Dizeani Allison Madueke, Petroleum Minister
By Obinna Chima
A report has warned that if Nigeria’s crude oil production remains at its current level due to insufficient investments in the upstream sector, the amount of barrels available for exports will shrink, thus putting further pressure on the budget as well as economic growth.
Renaissance Capital Limited (RenCap), a Lagos-based financial advisory and investment firm stated this in its latest report titled: “Crude Times- Thoughts from Nigeria,” made available to THISDAY.
According to the report, as a “mature producer” of conventional oil, Nigeria seems to be facing similar challenges other oil producing countries such as Indonesia and Venezuela were facing.
It pointed out that the biggest challenge for Nigeria currently is from the biggest energy consumer, which it identified as the United States, “where the shale revolution is transforming the global energy value chain.”
The International Energy Agency (IEA) expects the US to add another 2.8 million barrels per day of production by 2018 at a breakeven price of less than $70 per barrel, which is more than the whole of the Nigerian oil output in 2012 (estimated at 2.1 million barrels per day).
Crude oil theft and pipeline vandalism have continued to take a toll on the economy as the Nigerian National Petroleum Corporation (NNPC) recently announced a drop in crude oil revenue of about $1.23 billion (N191 billion) due to a drop in crude oil production for the first quarter of 2013.
Consequently, the report warned: “Such developments put traditional producers at risk and create the urgency to bring new technologies and capital to revive stagnating production.
“For Nigeria, the challenge is even bigger as it is competing with other emerging countries some of which have an advantage due to recent discoveries and often more favourable regulatory and security environments such as East Africa or Brazil.
“We are encouraged that these challenges are well recognised by many representatives of the oil industry whom we have met so far. Over the past decade, the US has cut its imports from Nigeria by half, which forces the latter to find new destinations for its crude. It is clear that with rising Asian demand companies from that region could be natural partners in future development.”
Furthermore, it noted that with the country’s Gross Domestic Product (GDP) around seven per cent per annum over the past 10 years and with a population of 160 million, the country's energy thirst is increasing (from the currently extremely low 300kb/d level).

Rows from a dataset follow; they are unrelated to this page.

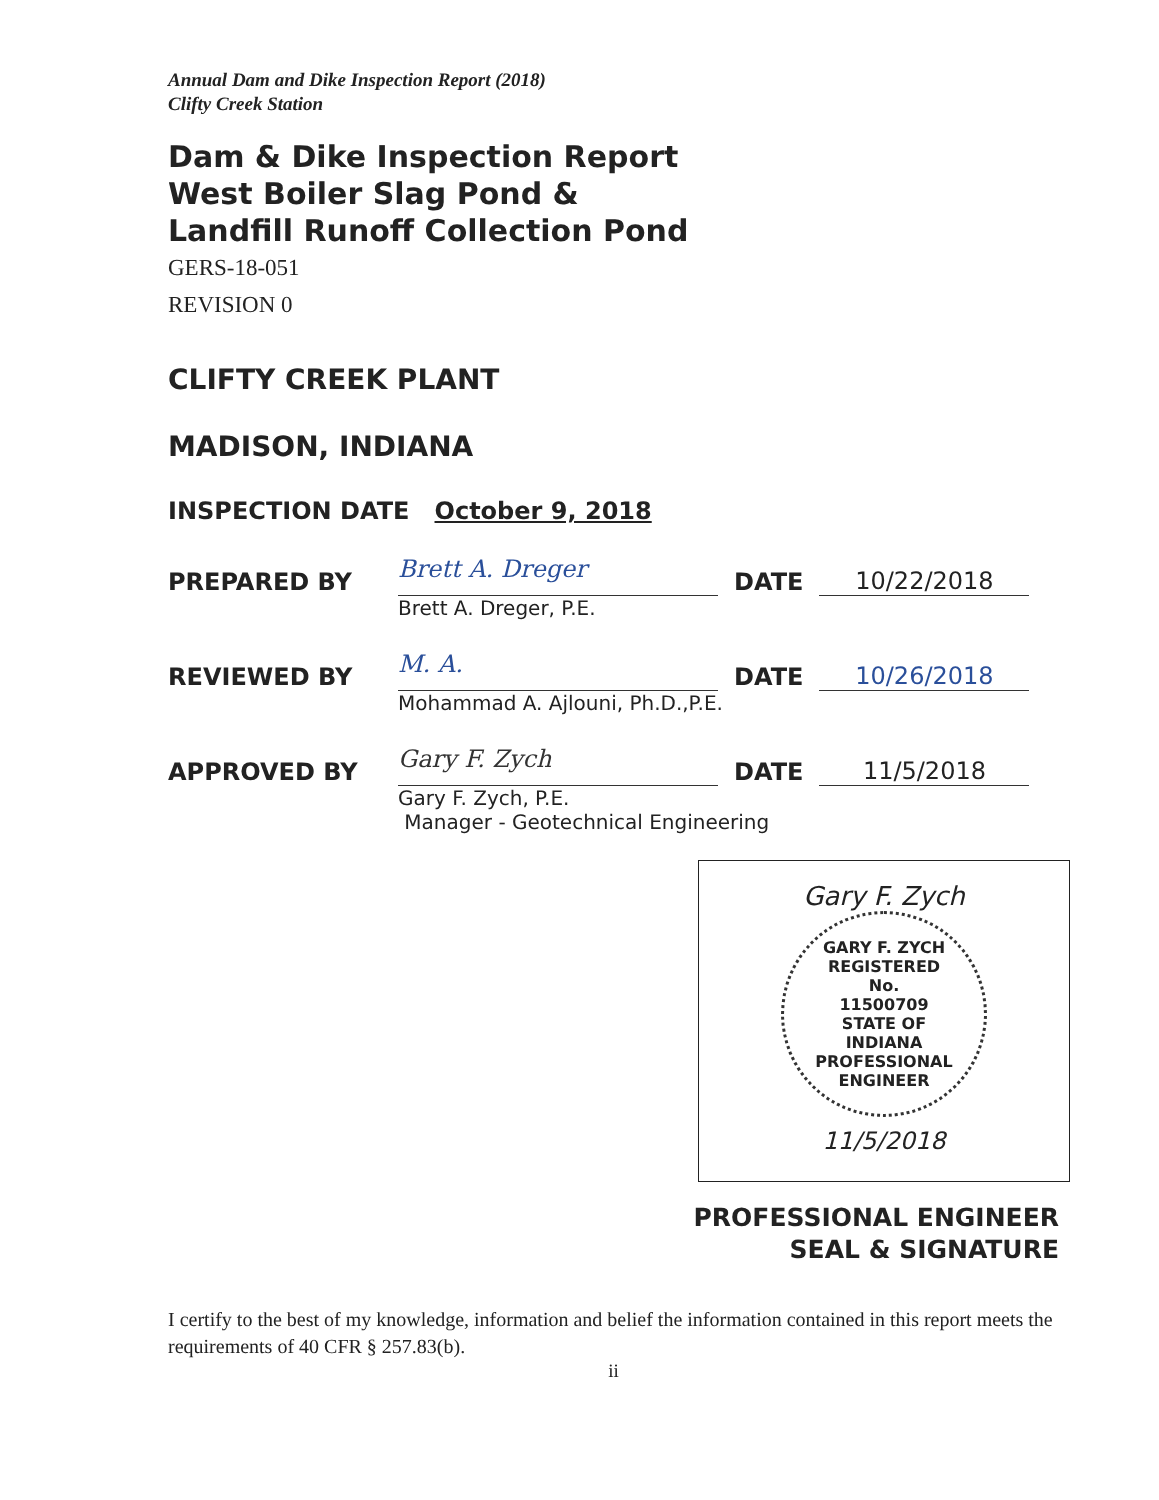Annual Dam and Dike Inspection Report (2018)
Clifty Creek Station
Dam & Dike Inspection Report
West Boiler Slag Pond &
Landfill Runoff Collection Pond
GERS-18-051
REVISION 0
CLIFTY CREEK PLANT
MADISON, INDIANA
INSPECTION DATE October 9, 2018
PREPARED BY
Brett A. Dreger
DATE
10/22/2018
Brett A. Dreger, P.E.
REVIEWED BY
M. A.
DATE
10/26/2018
Mohammad A. Ajlouni, Ph.D.,P.E.
APPROVED BY
Gary F. Zych
DATE
11/5/2018
Gary F. Zych, P.E.
Manager - Geotechnical Engineering
Gary F. Zych
GARY F. ZYCH
REGISTERED
No.
11500709
STATE OF
INDIANA
PROFESSIONAL ENGINEER
11/5/2018
PROFESSIONAL ENGINEER
SEAL & SIGNATURE
I certify to the best of my knowledge, information and belief the information contained in this report meets the requirements of 40 CFR § 257.83(b).
ii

“Apart from the obvious need to invest in future production by developing new areas such as deep offshore, as well as increasing recovery rates at old oil fields in the Delta, the biggest factor that could transform the Nigerian energy market would be the emergence of gas.
“With 5bcm of gas flared in Nigeria every year and many non-producing gas fields, it is only a matter of time before gas enters the Nigerian energy equation which should provide a major boost to the economy reducing the energy bill and increasing the amount of barrels available for exports.
“We were also encouraged by recent plans announced by Aliko Dangote to build a new local refinery with a 400kb/d capacity which should improve pricing terms for both local producers as well as consumers not to mention new jobs and the multiplier effect on the economy,” it added.